WHAT NEEDS TO BE DONE
Check each line of the material for "Rendiconti" and report how many lines have it, with nothing added.

DATA EXTRACTS
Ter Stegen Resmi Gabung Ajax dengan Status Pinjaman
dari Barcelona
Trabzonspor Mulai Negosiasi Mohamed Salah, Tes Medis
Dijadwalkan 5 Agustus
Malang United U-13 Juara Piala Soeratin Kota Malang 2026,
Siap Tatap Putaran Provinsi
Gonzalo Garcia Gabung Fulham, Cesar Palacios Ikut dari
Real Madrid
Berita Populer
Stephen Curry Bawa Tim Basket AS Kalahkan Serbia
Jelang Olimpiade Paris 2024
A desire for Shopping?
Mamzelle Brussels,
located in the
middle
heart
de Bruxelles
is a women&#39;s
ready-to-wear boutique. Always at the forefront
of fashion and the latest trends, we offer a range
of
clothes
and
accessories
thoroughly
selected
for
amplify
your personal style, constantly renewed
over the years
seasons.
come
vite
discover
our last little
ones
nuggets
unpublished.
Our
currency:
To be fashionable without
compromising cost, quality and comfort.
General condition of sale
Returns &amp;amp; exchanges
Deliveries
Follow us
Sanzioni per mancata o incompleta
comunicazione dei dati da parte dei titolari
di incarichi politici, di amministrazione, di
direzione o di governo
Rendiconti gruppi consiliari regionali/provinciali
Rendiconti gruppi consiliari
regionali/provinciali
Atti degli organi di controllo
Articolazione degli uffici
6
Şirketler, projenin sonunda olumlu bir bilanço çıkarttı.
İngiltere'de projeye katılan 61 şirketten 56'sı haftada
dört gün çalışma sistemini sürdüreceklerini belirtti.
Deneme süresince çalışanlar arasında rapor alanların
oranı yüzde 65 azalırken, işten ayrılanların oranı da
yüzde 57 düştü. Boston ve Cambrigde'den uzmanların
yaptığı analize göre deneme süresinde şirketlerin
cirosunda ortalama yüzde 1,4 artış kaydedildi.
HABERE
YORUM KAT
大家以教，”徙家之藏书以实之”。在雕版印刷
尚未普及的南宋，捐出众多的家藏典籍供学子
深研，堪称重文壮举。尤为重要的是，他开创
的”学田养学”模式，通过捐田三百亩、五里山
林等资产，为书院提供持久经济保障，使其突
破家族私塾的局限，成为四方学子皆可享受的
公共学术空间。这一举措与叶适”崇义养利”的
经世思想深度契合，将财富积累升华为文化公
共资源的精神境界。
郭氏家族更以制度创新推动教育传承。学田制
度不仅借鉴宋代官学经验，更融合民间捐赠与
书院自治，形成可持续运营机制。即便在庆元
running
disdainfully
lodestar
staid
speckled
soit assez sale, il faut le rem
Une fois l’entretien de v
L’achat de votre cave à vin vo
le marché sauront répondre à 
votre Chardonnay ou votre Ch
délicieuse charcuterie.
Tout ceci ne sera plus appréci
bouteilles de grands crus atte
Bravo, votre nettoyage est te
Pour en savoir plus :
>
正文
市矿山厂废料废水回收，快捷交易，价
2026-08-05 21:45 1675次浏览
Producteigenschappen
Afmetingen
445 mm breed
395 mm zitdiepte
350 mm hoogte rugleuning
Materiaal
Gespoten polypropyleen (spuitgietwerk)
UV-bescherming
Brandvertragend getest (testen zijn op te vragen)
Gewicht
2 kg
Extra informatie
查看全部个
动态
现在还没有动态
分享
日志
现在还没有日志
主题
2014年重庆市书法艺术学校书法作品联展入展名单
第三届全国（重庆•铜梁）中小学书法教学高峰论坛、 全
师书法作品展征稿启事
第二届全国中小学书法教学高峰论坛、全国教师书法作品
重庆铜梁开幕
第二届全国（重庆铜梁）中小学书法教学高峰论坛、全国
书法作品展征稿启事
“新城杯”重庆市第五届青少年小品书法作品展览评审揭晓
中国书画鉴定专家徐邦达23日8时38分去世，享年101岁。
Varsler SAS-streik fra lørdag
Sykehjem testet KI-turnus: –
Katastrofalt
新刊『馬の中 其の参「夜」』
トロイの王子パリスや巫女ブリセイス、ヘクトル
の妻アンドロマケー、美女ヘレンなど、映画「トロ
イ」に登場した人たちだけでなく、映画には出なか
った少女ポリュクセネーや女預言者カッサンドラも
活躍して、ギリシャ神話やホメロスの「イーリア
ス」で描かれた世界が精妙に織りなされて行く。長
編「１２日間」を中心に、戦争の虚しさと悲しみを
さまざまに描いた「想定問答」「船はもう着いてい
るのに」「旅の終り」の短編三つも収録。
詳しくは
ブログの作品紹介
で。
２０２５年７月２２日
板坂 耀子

RESULT
2